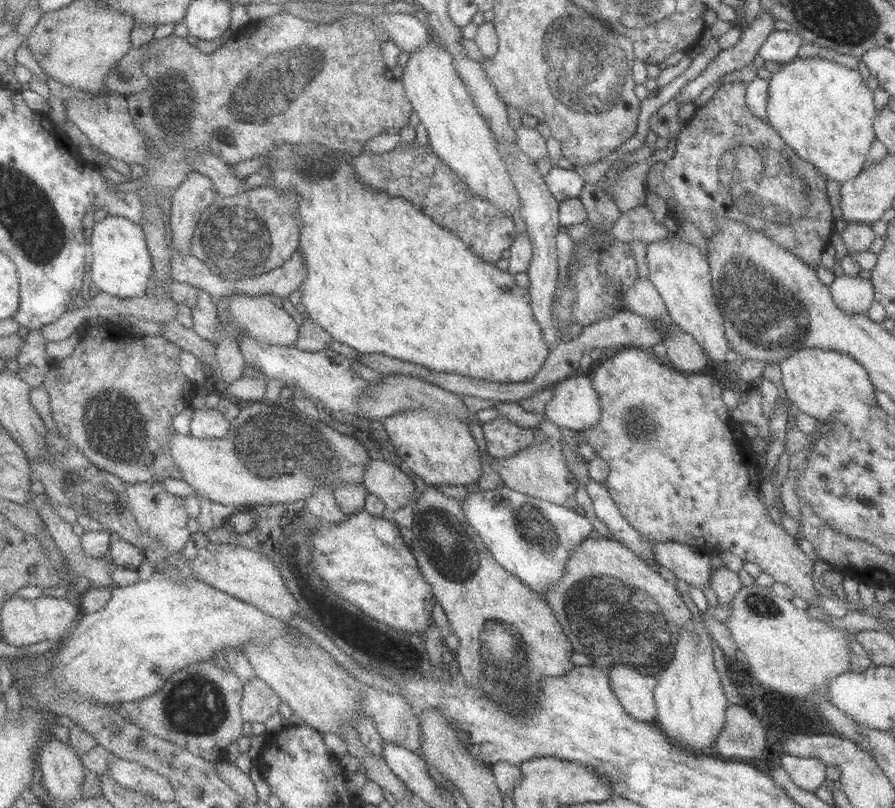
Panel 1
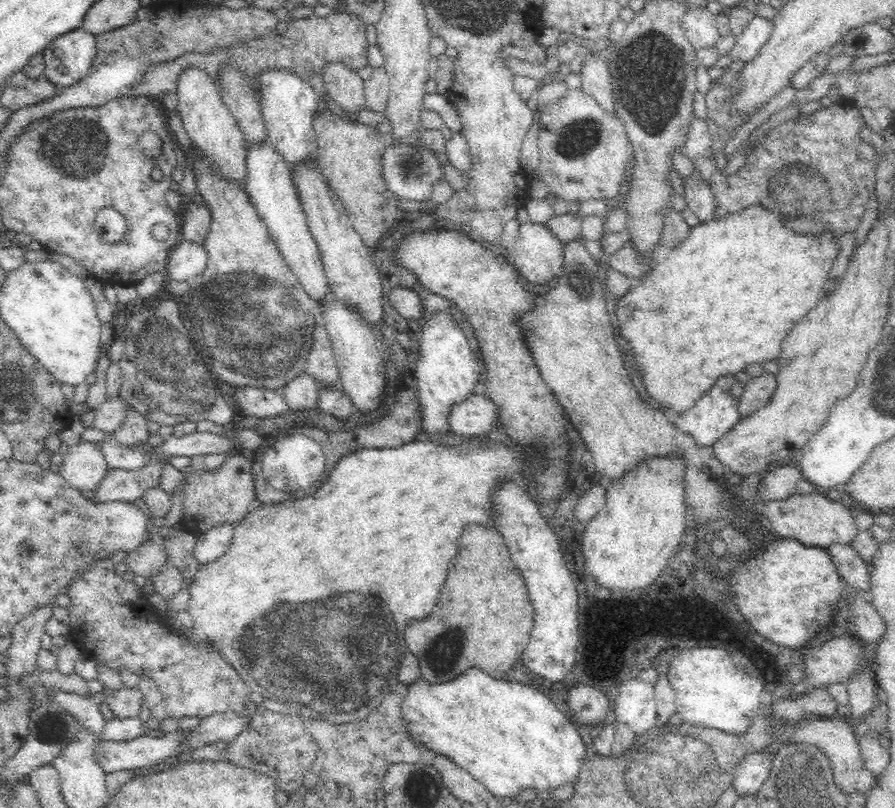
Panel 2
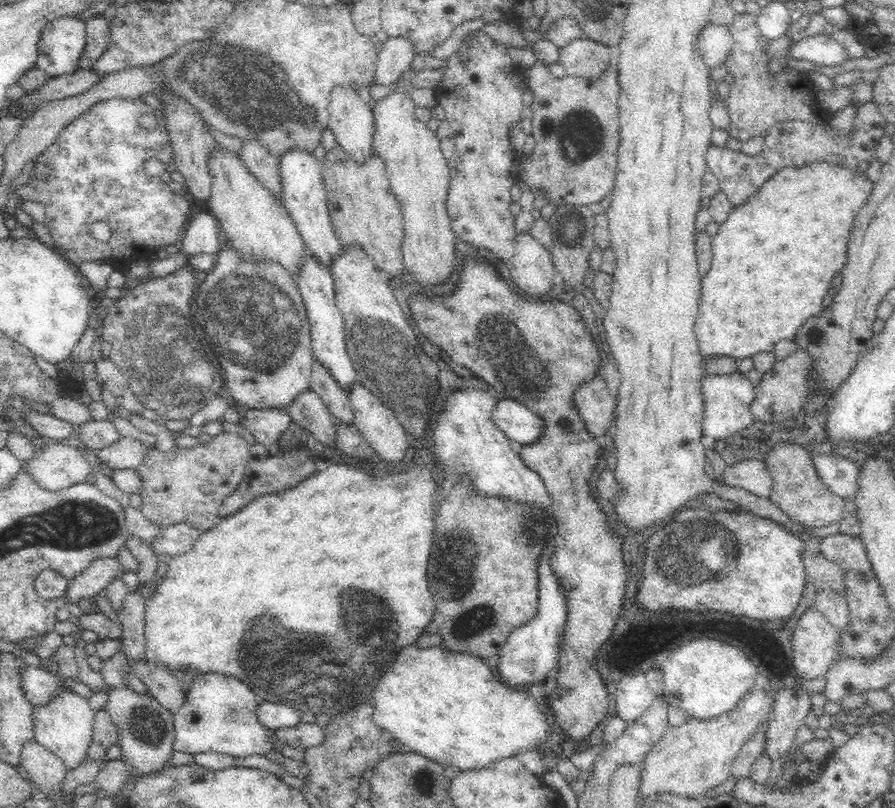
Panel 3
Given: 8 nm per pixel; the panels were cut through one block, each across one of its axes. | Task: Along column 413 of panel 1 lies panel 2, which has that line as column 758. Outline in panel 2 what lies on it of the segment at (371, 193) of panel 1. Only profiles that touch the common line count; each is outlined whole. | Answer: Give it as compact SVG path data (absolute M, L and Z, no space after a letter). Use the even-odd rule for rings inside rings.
□ □ □
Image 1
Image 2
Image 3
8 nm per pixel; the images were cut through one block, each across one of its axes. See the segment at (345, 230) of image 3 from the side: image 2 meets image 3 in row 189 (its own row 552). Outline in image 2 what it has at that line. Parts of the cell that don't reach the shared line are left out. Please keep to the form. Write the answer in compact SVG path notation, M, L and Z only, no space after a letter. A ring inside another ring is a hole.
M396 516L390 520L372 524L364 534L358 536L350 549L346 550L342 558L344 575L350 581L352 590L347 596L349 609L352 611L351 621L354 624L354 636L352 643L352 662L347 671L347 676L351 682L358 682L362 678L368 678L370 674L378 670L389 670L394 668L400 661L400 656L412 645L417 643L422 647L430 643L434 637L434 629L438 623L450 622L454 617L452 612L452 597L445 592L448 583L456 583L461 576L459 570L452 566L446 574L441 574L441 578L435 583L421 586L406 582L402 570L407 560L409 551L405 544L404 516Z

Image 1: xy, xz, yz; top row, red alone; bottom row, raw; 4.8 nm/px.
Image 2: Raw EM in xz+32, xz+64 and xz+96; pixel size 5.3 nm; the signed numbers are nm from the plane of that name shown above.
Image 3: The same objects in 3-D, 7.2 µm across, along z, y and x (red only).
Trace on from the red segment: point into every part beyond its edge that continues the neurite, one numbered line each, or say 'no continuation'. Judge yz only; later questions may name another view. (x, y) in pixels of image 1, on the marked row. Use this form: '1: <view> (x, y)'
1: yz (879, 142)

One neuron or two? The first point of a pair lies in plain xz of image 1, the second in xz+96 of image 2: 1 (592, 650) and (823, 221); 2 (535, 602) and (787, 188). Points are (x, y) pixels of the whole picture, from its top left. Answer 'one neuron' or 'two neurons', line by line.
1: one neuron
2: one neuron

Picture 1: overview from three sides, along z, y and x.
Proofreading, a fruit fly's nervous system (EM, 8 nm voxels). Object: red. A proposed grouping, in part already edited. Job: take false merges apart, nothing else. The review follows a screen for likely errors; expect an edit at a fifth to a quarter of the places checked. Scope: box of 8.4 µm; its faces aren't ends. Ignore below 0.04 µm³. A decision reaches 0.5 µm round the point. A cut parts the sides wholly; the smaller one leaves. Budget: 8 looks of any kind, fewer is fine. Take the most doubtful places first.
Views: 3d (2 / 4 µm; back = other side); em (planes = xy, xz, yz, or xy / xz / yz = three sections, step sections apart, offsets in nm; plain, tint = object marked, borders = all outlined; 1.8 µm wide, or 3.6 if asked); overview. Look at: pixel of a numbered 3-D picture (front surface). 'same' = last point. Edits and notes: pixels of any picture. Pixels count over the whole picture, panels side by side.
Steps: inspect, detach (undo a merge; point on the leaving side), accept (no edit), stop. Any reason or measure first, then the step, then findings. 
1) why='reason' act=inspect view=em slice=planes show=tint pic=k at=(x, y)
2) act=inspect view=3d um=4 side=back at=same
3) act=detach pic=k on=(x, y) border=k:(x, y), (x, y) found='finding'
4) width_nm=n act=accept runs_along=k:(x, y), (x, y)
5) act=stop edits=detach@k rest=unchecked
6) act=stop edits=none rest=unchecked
□ □ □
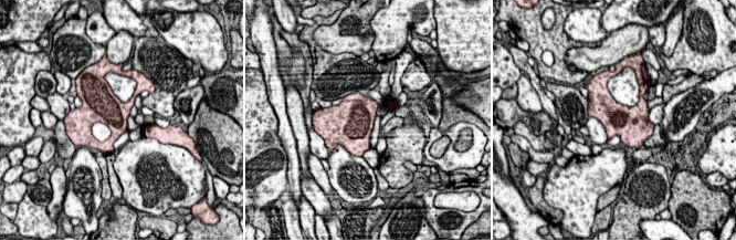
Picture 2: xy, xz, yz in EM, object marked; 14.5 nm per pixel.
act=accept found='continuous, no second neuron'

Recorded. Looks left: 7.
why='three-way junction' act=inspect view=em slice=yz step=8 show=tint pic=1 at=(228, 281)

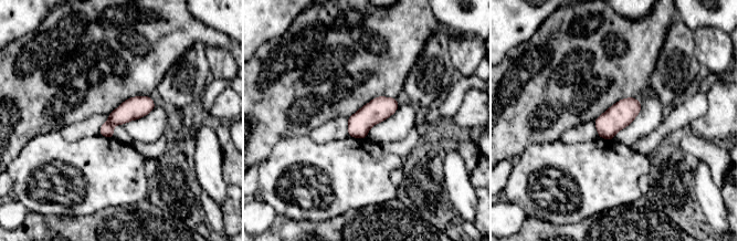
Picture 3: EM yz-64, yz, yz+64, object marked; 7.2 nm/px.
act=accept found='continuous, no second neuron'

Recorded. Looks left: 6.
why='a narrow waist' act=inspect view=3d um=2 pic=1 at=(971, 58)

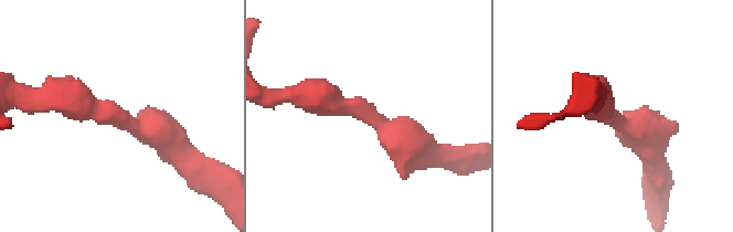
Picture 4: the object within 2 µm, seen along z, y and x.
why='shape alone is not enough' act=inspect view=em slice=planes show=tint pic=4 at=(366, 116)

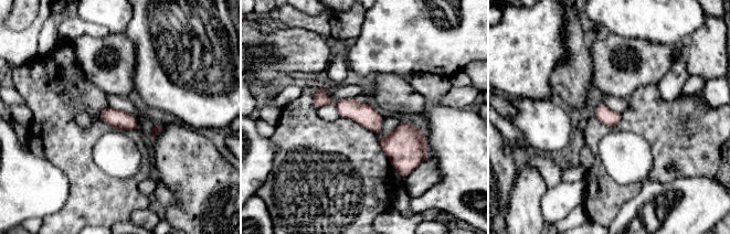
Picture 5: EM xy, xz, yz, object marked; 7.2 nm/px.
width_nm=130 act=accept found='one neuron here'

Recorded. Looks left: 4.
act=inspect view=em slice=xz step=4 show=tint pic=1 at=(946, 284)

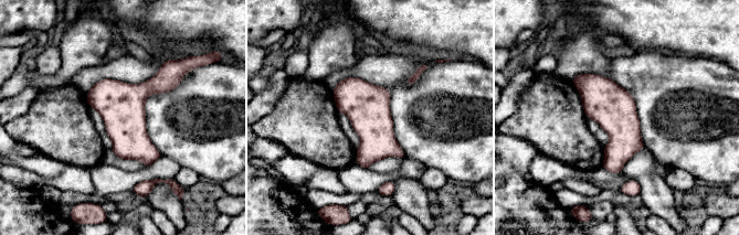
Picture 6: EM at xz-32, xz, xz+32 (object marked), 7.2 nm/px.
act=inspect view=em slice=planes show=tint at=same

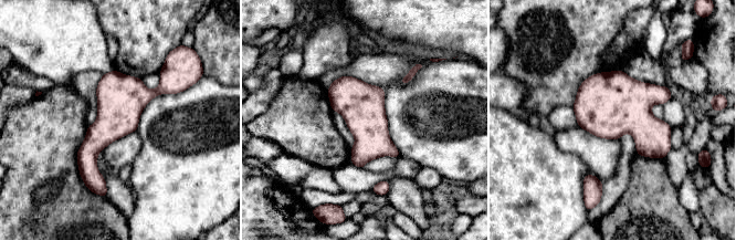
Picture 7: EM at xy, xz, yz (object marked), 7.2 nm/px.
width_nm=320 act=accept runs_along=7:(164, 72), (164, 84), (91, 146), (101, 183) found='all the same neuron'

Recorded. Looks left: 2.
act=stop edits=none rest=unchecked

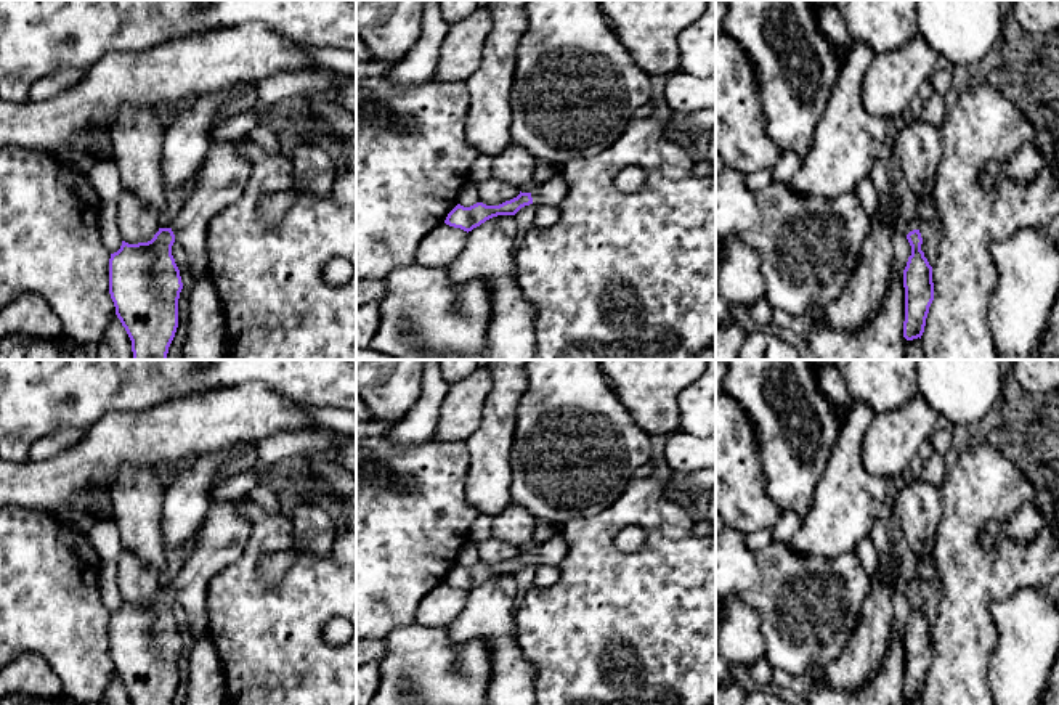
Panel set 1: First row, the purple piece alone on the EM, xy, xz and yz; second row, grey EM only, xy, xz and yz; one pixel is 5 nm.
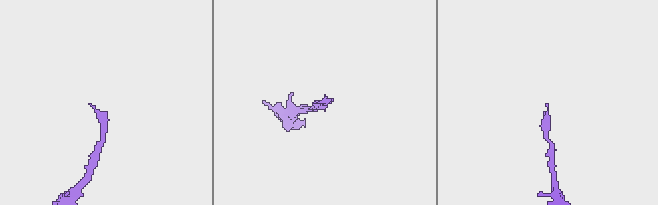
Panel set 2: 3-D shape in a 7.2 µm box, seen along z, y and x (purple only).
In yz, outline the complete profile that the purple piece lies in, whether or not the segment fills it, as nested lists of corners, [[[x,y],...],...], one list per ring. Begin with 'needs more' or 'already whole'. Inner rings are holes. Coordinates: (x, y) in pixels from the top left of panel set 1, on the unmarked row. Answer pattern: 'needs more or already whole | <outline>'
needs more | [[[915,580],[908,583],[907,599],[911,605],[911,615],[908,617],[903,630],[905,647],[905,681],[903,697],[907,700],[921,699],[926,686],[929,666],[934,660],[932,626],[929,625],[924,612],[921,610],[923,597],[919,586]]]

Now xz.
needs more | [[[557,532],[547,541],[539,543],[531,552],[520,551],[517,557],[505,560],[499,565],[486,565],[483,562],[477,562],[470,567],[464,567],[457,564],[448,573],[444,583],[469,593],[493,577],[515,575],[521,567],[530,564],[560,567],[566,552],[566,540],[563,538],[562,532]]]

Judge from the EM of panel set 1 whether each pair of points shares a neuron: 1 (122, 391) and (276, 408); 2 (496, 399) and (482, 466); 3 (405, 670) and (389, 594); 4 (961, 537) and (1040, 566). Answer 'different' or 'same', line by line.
□ □ □
▶ **Aim of the exercise**
What you return must be an exact retyping of the lines above starting at the line with "Image 3: The" and ending at the line with "Picture 1: overview", and nothing besides.

▶ **Solution for this exercise**
Image 3: The same objects in 3-D, 7.2 µm across, along z, y and x (red only).
Trace on from the red segment: point into every part beyond its edge that continues the neurite, one numbered line each, or say 'no continuation'. Judge yz only; later questions may name another view. (x, y) in pixels of image 1, on the marked row. Use this form: '1: <view> (x, y)'
1: yz (879, 142)

One neuron or two? The first point of a pair lies in plain xz of image 1, the second in xz+96 of image 2: 1 (592, 650) and (823, 221); 2 (535, 602) and (787, 188). Points are (x, y) pixels of the whole picture, from its top left. Answer 'one neuron' or 'two neurons', line by line.
1: one neuron
2: one neuron

Picture 1: overview from three sides, along z, y and x.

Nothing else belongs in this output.